PROBLEM A:
Count the lines in the listing that contain the word "sector", matching case exactly, and give only the number.

DOCUMENT EXTRACT:
2018 Cohort

Erin Binder
Hebrew Union College-Jewish Institute of Religion

Erin Binder is a third-year rabbinical student (’21) as well as a graduate of the NY School of Education (’18). She has a bachelors from the George Washington University and a masters in international development from New York University. With an interest in humanitarian issues and human rights, her travel has taken her all over the world, including serving as a volunteer with American Jewish World Service in Uganda. Erin has worked with various Jewish and international nonprofits in New York, Washington DC and Texas in fundraising, development and programming capacities. Before coming to HUC-JIR, Erin was a part of the youth education team at Temple Beth Shalom in Austin, TX. For the last two years, Erin served as the education intern at Temple Shaaray Tefila in New York City and is excited to serve this year as a rabbinical intern at Larchmont Temple.


Elizabeth Breit
Jewish Theological Seminary

Elizabeth Breit is an explorer on a quest for the good in everything. She’s followed this sense of wonder to jobs as a lower school teacher, global active travel trip leader, mediator, and chaplain. The consistent thread through her travels is her sense of wholeness in connection with others – resonating with the suffering, joy, and complexity of each person, and finding the beauty in every one and in every place. She is thrilled to find JOIN and to learn to weave  that beauty of many people together into a greater whole. She is currently a rabbinical student at JTS.


Atara Cohen
Yeshivat Maharat

Atara Cohen is a native of Riverdale NY. She graduated from Princeton University with a BA in Religion and a certificate in Judaic Studies. Through her undergraduate studies, she focused on the impact of text on religious experience. Outside of her academic study of religion, she engaged with the interfaith community on campus and was an a leader of the Orthodox community at Hillel. Atara has studied Torah in a variety of settings, including, among others, Midreshet Nishmat, Yeshivat Hadar, and Drisha. During her time at Yeshivat Maharat, she was a Rabbinical Fellow for Human Rights at T’ruah, is a UJA graduate fellow, and is participating in the JOIN for Justice community organizing course. She has taught Torah as a scholar in residence in multiple communities and is serving as a rabbinic intern at the Columbia-Barnard Hillel.


Eli Finkelstein
Yeshivat Chovevei Torah

Eli Finkelstein is a third year rabbinical student at Yeshivat Chovevei Torah. He graduated from Columbia University in 2016 majoring in Ancient Studies. Additionally, he studied at Drisha, Pardes, and the Center for Modern Torah Leadership’s Summer Beit Midrash.

RECORDS FOR THIS TASK:
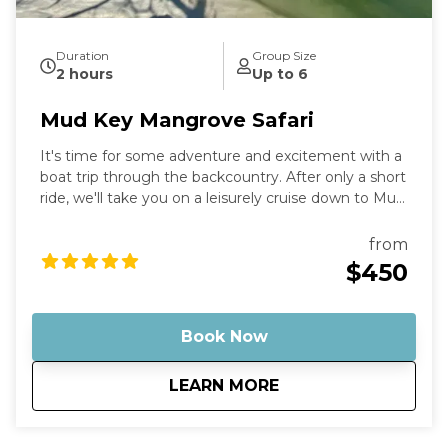
Duration
Group Size
2 hours
Up to 6
Mud Key Mangrove Safari
It's time for some adventure and excitement with a
boat trip through the backcountry. After only a short
ride, we'll take you on a leisurely cruise down to Mud
Key Sanctuary, where you can enjoy the countryside
and take in all the wonders of nature that surround
from
you. Stop by the sandbar for a refreshing dip or just
$450
stroll around and soak up the sun. Capture your
memories and cherish them forever.
Book Now
about
Mud Key Mangrove 
LEARN MORE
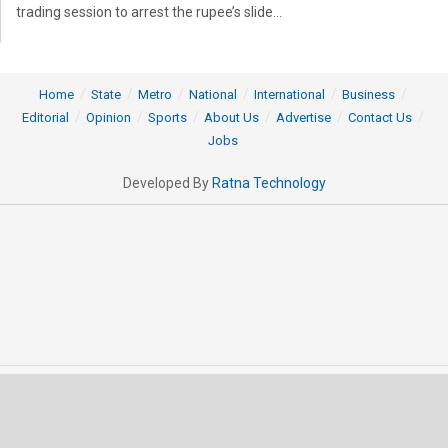
trading session to arrest the rupee’s slide...
Home
State
Metro
National
International
Business
Editorial
Opinion
Sports
About Us
Advertise
Contact Us
Jobs
Developed By
Ratna Technology
© 2025 All rights Reserved by OrissaPOST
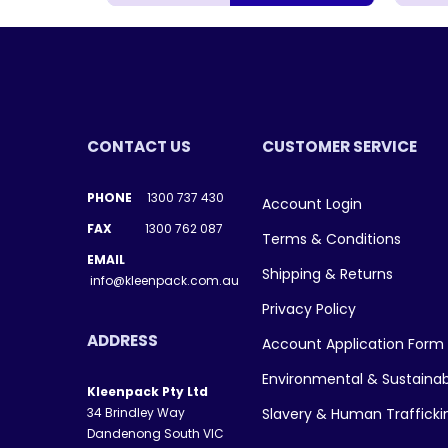
CONTACT US
CUSTOMER SERVICE
PHONE
1300 737 430
Account Login
FAX
1300 762 087
Terms & Conditions
EMAIL
Shipping & Returns
info@kleenpack.com.au
Privacy Policy
ADDRESS
Account Application Form
Environmental & Sustainab
Kleenpack Pty Ltd
34 Brindley Way
Slavery & Human Traffick
Dandenong South VIC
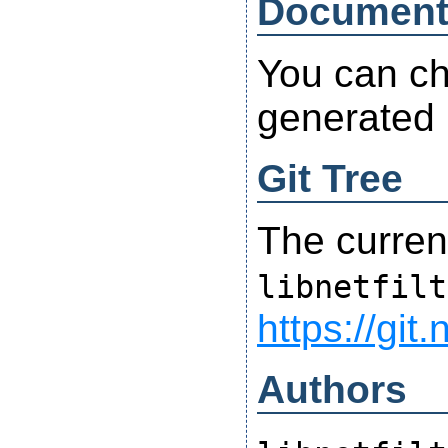
Document
You can ch
generated
Git Tree
The curren
libnetfilt
https://git.
Authors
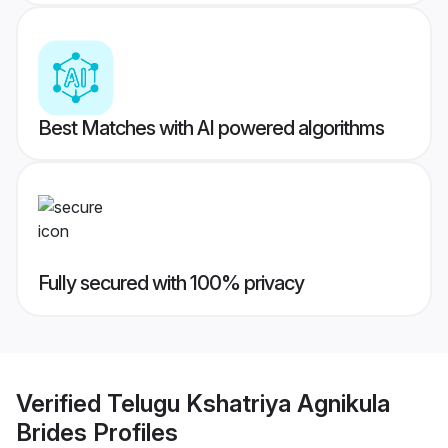
Best Matches with AI powered algorithms
Fully secured with 100% privacy
Verified
Telugu Kshatriya Agnikula
Brides
Profiles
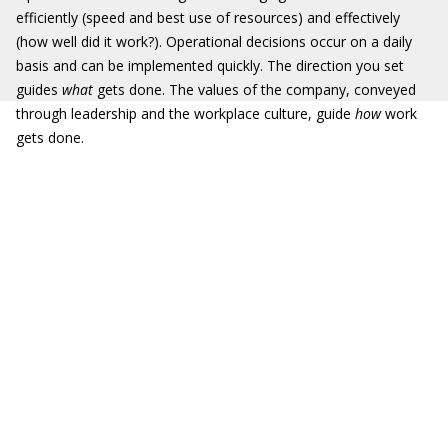
efficiently (speed and best use of resources) and effectively
(how well did it work?). Operational decisions occur on a daily
basis and can be implemented quickly. The direction you set
guides
what
gets done. The values of the company, conveyed
through leadership and the workplace culture, guide
how
work
gets done.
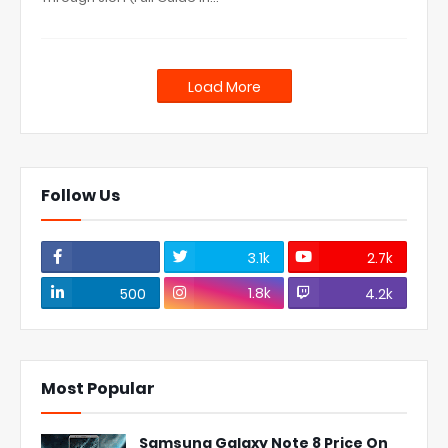
Load More
Follow Us
3.1k
2.7k
1.8k
500
4.2k
Most Popular
Samsung Galaxy Note 8 Price On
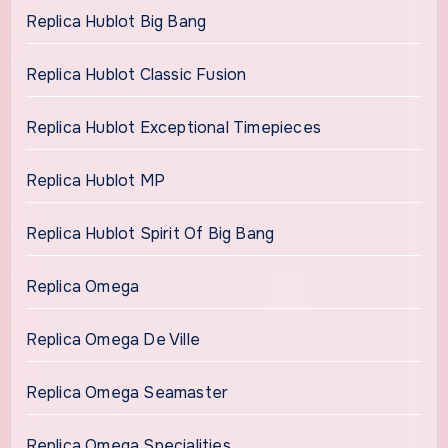
Replica Hublot Big Bang
Replica Hublot Classic Fusion
Replica Hublot Exceptional Timepieces
Replica Hublot MP
Replica Hublot Spirit Of Big Bang
Replica Omega
Replica Omega De Ville
Replica Omega Seamaster
Replica Omega Specialities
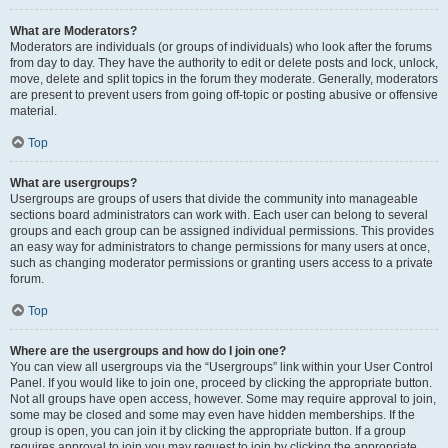
What are Moderators?
Moderators are individuals (or groups of individuals) who look after the forums
from day to day. They have the authority to edit or delete posts and lock, unlock,
move, delete and split topics in the forum they moderate. Generally, moderators
are present to prevent users from going off-topic or posting abusive or offensive
material.
Top
What are usergroups?
Usergroups are groups of users that divide the community into manageable
sections board administrators can work with. Each user can belong to several
groups and each group can be assigned individual permissions. This provides
an easy way for administrators to change permissions for many users at once,
such as changing moderator permissions or granting users access to a private
forum.
Top
Where are the usergroups and how do I join one?
You can view all usergroups via the “Usergroups” link within your User Control
Panel. If you would like to join one, proceed by clicking the appropriate button.
Not all groups have open access, however. Some may require approval to join,
some may be closed and some may even have hidden memberships. If the
group is open, you can join it by clicking the appropriate button. If a group
requires approval to join you may request to join by clicking the appropriate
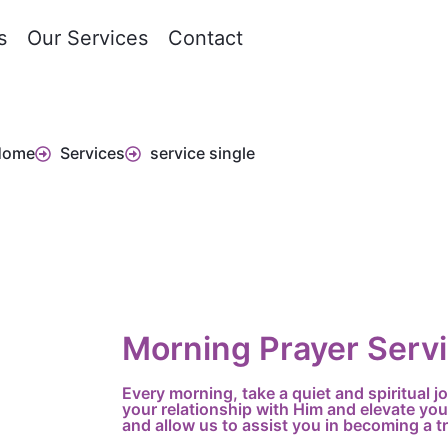
s
Our Services
Contact
Home
Services
service single
Morning Prayer Serv
Every morning, take a quiet and spiritual 
your relationship with Him and elevate you
and allow us to assist you in becoming a tr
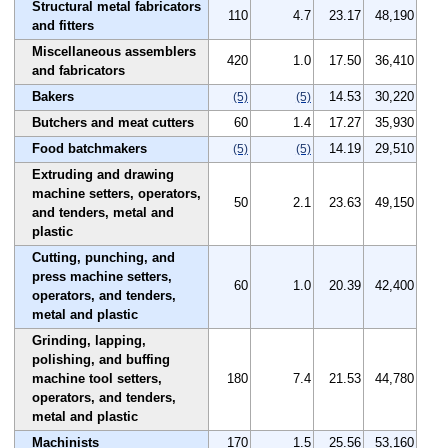
Structural metal fabricators
110
4.7
23.17
48,190
and fitters
Miscellaneous assemblers
420
1.0
17.50
36,410
and fabricators
Bakers
14.53
30,220
(5)
(5)
Butchers and meat cutters
60
1.4
17.27
35,930
Food batchmakers
14.19
29,510
(5)
(5)
Extruding and drawing
machine setters, operators,
50
2.1
23.63
49,150
and tenders, metal and
plastic
Cutting, punching, and
press machine setters,
60
1.0
20.39
42,400
operators, and tenders,
metal and plastic
Grinding, lapping,
polishing, and buffing
machine tool setters,
180
7.4
21.53
44,780
operators, and tenders,
metal and plastic
Machinists
170
1.5
25.56
53,160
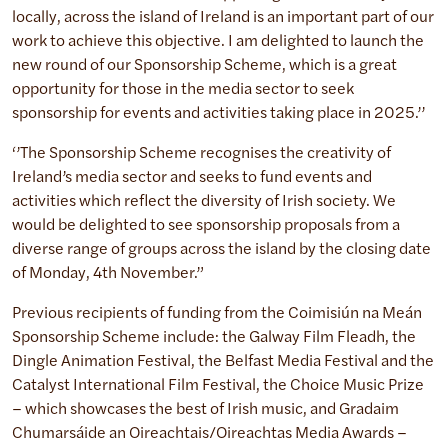
locally, across the island of Ireland is an important part of our
work to achieve this objective. I am delighted to launch the
new round of our Sponsorship Scheme, which is a great
opportunity for those in the media sector to seek
sponsorship for events and activities taking place in 2025.’’
‘’The Sponsorship Scheme recognises the creativity of
Ireland’s media sector and seeks to fund events and
activities which reflect the diversity of Irish society. We
would be delighted to see sponsorship proposals from a
diverse range of groups across the island by the closing date
of Monday, 4th November.”
Previous recipients of funding from the Coimisiún na Meán
Sponsorship Scheme include: the Galway Film Fleadh, the
Dingle Animation Festival, the Belfast Media Festival and the
Catalyst International Film Festival, the Choice Music Prize
– which showcases the best of Irish music, and Gradaim
Chumarsáide an Oireachtais/Oireachtas Media Awards –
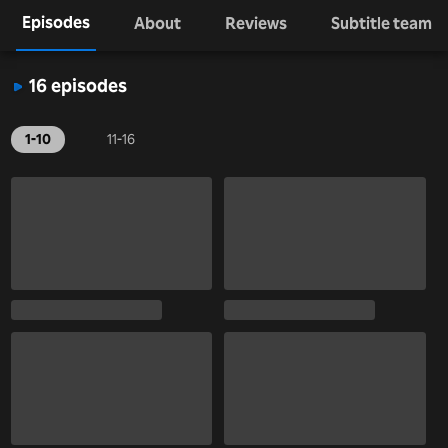
Episodes
About
Reviews
Subtitle team
16 episodes
1-10
11-16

PROBLEM B:
From the 2018 cohort profiles above, copy verbatim the passage that begins with the words "Erin Binder is" and ends with "at Larchmont Temple.".

EXPECTED ANSWER A:
2

EXPECTED ANSWER B:
Erin Binder is a third-year rabbinical student (’21) as well as a graduate of the NY School of Education (’18). She has a bachelors from the George Washington University and a masters in international development from New York University. With an interest in humanitarian issues and human rights, her travel has taken her all over the world, including serving as a volunteer with American Jewish World Service in Uganda. Erin has worked with various Jewish and international nonprofits in New York, Washington DC and Texas in fundraising, development and programming capacities. Before coming to HUC-JIR, Erin was a part of the youth education team at Temple Beth Shalom in Austin, TX. For the last two years, Erin served as the education intern at Temple Shaaray Tefila in New York City and is excited to serve this year as a rabbinical intern at Larchmont Temple.